Nicht immer bieten Grundstücke die perfekten Voraussetzungen zum Anlegen eines attraktiven Gartens. Wie werden schwierige Gegebenheiten wie Lehmboden, Sandboden oder Schattenflächen mit möglichst geringem Aufwand optimal genutzt?
Wie lassen sich Schattenflächen begrünen?

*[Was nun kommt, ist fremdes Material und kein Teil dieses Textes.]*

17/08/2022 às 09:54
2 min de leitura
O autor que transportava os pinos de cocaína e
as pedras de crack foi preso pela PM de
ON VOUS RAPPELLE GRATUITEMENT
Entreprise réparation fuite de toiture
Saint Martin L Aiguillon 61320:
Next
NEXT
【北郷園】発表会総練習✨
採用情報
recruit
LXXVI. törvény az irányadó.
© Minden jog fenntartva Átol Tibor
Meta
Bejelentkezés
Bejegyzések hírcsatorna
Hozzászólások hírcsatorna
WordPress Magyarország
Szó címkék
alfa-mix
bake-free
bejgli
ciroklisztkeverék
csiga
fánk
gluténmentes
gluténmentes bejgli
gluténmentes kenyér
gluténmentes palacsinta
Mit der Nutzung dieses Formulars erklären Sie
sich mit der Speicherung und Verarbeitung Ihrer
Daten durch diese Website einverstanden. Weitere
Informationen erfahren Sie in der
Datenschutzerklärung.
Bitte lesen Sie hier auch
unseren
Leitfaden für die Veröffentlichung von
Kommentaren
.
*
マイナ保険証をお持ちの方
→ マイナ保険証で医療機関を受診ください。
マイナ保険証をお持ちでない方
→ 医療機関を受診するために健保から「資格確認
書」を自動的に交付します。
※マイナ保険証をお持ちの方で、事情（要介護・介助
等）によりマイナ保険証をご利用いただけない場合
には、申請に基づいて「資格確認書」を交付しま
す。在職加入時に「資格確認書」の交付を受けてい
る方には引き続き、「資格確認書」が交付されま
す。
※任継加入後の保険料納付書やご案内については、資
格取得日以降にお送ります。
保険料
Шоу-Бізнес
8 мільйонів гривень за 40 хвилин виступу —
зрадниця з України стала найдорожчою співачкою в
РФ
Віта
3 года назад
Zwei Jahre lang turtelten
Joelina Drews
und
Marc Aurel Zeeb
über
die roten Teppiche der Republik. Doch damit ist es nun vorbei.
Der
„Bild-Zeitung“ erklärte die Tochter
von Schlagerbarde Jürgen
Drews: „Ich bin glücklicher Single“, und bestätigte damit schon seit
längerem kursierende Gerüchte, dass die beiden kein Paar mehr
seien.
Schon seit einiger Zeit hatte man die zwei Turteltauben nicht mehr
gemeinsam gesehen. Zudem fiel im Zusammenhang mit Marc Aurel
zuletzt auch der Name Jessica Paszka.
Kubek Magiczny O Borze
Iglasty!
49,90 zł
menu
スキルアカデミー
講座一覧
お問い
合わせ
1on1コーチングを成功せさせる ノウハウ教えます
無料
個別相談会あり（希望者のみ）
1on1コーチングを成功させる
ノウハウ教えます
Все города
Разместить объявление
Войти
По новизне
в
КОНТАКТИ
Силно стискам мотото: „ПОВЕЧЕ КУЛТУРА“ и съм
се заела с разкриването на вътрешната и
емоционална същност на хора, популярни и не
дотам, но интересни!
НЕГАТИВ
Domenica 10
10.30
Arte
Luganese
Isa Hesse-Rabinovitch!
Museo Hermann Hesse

Eine besondere Herausforderung bei der Gartengestaltung stellen Standorte dar, die überwiegend im Schatten liegen. Hier wachsen viele Gartenpflanzen nur schlecht oder gehen bereits nach kurzer Zeit ganz ein. Um im schattigen Grundstücksbereich eine natürliche Einfassung zu erhalten, können Gartenbesitzer Eiben kaufen und sie je nach Pflanzengröße mit einem Abstand zwischen 30 und 50 Zentimetern ins Erdreich setzen. In den Folgejahren wächst aus ihnen eine blickdichte und immergrüne Hecke. Beete an einem schattigen Standort lassen sich wunderbar mit Hortensien, Storchschnabel, Astilbe oder Lungenkraut füllen. Auch viele Bodendecker vertragen halbschattige bis schattige Standorte.
Was wächst in lehmigem Boden?
In einigen Regionen können ganze Grundstücke einen Lehmboden haben. Um aufwendige Erdarbeiten zu vermeiden oder auf ausgewählte Bereiche zu beschränken, greifen Hobbygärtner hier zu besonders tief wurzelnden Pflanzenarten. Auf Lehmboden lässt sich beispielsweise ein Gemüsebeet anlegen, in dem neben verschiedenen Kohlsorten und Rote Beete auch Buschbohnen, Zwiebeln, Salatsorten, Spinat und Mangold prächtig wachsen. Für eine attraktive Blütenpracht kann stattdessen ein Zierbeet mit Pfingstrosen, Sonnenauge, Prachtspiere, Funkie und Taglilien gestaltet werden. Auch Bäume wie Eiben und Hainbuchen kommen an Standorten mit lehmigem Boden gut zurecht. Ein Vorteil der besonderen Bodenzusammensetzung ist übrigens, dass sie Wasser besonders gut speichert und daher seltener gegossen werden muss.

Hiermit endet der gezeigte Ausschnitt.